Thanks to Bowden's now public desires, and Major League Baseball's undeniable contempt for the well being of the franchise, the team, in the short term at least, is screwed. No one wants to trade with us. No one wants to sign with us. Oh, the team will get by. They'll win another 80 or so games next season, but they lost the opportunity to get better, to make a statement to its fan base that the team would always be trying to improve.

More than likely, Jim Bowden won't be hire by the Boston Red Sox. He'll tell us that while he was grateful for the opportunity, he really never wanted to leave and will continue to make the team's continued improvement his number one priority. He said that following his interview with the Diamondbacks.

We believed him then. But this time, things are different. He publicly salivated over the Red Sox job, making the Nationals, and the Nationals' fans, seem somehow less important in the grand scheme of things. We're wary now. Why should those of us who supported him against the anger of the blogosphere continue to do so when he's turned his back on us?

We shouldn't. But we will.
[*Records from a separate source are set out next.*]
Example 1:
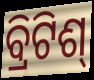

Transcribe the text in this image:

ବ୍ରିଟିଶ୍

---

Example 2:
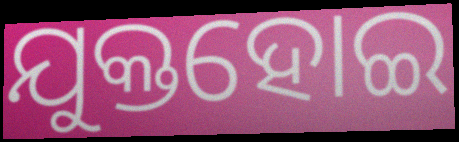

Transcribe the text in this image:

ଯୁକ୍ତହୋଇ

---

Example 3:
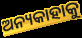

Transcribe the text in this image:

ଅନ୍ୟକାହାକୁ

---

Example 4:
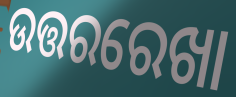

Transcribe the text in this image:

ଉତ୍ତରରେଖା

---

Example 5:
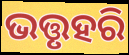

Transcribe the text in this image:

ଭତ୍ତୃହରି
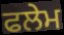
ਫਲੇਮ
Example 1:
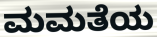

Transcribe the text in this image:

ಮಮತೆಯ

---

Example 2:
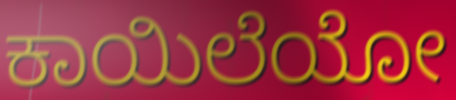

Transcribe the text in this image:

ಕಾಯಿಲೆಯೋ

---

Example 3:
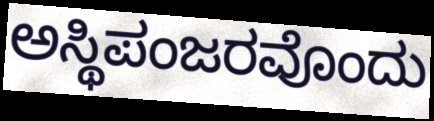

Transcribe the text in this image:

ಅಸ್ಥಿಪಂಜರವೊಂದು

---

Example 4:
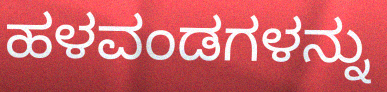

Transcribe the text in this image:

ಹಳವಂಡಗಳನ್ನು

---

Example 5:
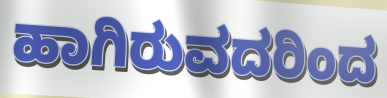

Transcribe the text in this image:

ಹಾಗಿರುವದರಿಂದ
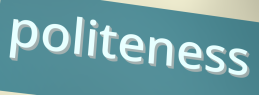
politeness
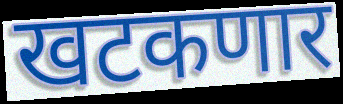
खटकणार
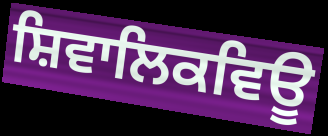
ਸ਼ਿਵਾਲਿਕਵਿਊ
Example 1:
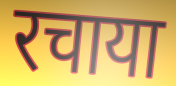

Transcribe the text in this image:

रचाया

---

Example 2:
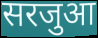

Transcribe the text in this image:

सरजुआ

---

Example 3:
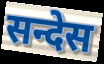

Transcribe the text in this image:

सन्देस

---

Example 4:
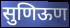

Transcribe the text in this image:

सुणिऊण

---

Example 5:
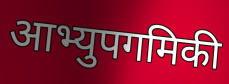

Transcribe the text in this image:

आभ्युपगमिकी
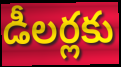
డీలర్లకు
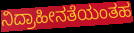
ನಿದ್ರಾಹೀನತೆಯಂತಹ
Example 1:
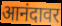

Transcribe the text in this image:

आनंदावर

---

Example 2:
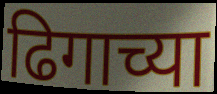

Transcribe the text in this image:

ढिगाच्या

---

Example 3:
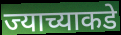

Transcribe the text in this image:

ज्याच्याकडे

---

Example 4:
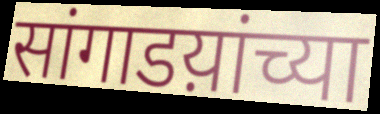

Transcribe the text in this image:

सांगाडय़ांच्या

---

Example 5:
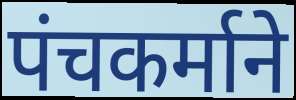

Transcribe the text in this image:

पंचकर्माने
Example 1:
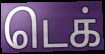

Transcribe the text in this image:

டெக்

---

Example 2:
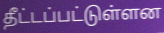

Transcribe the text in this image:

தீட்டப்பட்டுள்ளன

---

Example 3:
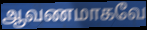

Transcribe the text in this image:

ஆவணமாகவே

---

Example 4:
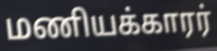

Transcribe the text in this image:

மணியக்காரர்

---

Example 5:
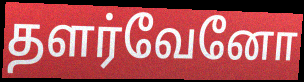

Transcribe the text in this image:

தளர்வேனோ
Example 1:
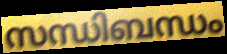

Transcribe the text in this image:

സന്ധിബന്ധം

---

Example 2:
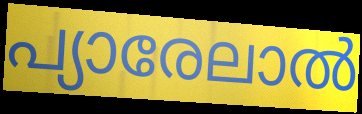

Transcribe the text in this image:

പ്യാരേലാൽ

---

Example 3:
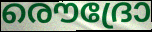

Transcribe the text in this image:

രൌദ്രോ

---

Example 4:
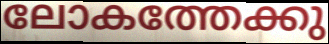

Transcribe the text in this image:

ലോകത്തേക്കു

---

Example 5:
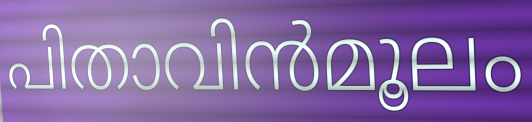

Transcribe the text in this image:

പിതാവിൻമൂലം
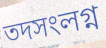
তদসংলগ্ন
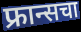
फ्रान्सचा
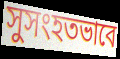
সুসংহতভাবে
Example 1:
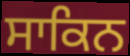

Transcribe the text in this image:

ਸਾਕਿਨ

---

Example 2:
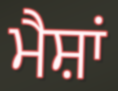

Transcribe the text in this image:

ਮੈਸ਼ਾਂ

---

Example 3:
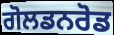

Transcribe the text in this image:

ਗੋਲਡਨਰੋਡ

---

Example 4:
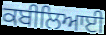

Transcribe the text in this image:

ਕਬੀਲਿਆਈ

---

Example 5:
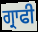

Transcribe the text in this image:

ਗ੍ਰਾਫੀ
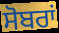
ਸੋਬਰਾਂ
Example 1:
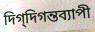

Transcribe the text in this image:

দিগ্‌দিগন্তব্যাপী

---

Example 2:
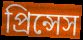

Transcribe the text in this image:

প্রিন্সেস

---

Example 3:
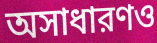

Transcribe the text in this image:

অসাধারণও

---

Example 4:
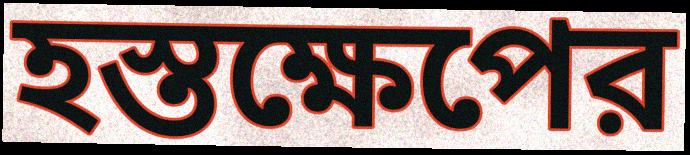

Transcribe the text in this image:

হস্তক্ষেপের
Because Jim Bowden and Tony Taveres and Frank Robinson and Bud Selig and Jerry Reisendorf and all the rest of them are not what we love so dearly. We love the timelessness of baseball, its specialness, the fact that the very language of baseball has permeated the language of our country. We remember the crisp morning air and the dew covered grass when as kids we spent our summers at the ball field. Watching the Nationals play is joyful, but seeing at the game a grandfather with his arm around his young grandchild, teaching him the game, is priceless. Since the beginning of organized baseball, there have been men who tried to hijack the game for their own benefit. They all failed. Fads within the sport come and go. In the end, however, there are ninety feet between the each base and 60 feet six inches from home plate to the pitchers mound. Three strikes make an out, four walks are a ball. If no one is ahead after nine innings, the players keep playing.

Sure, I'm ticked at Jim Bowden. But long after he leaves us, we'll still be here, and so will the Nationals. And that is what makes , in the long term, his actions so unimportant.


Comments:
So screw Bowden and apparentely MLB is saying (again) screw the people of Washington as they announce once again that the decision on the owner would be put off even more weeks. I am getting tired of the entire thing. Its enough to drive people away from baseball.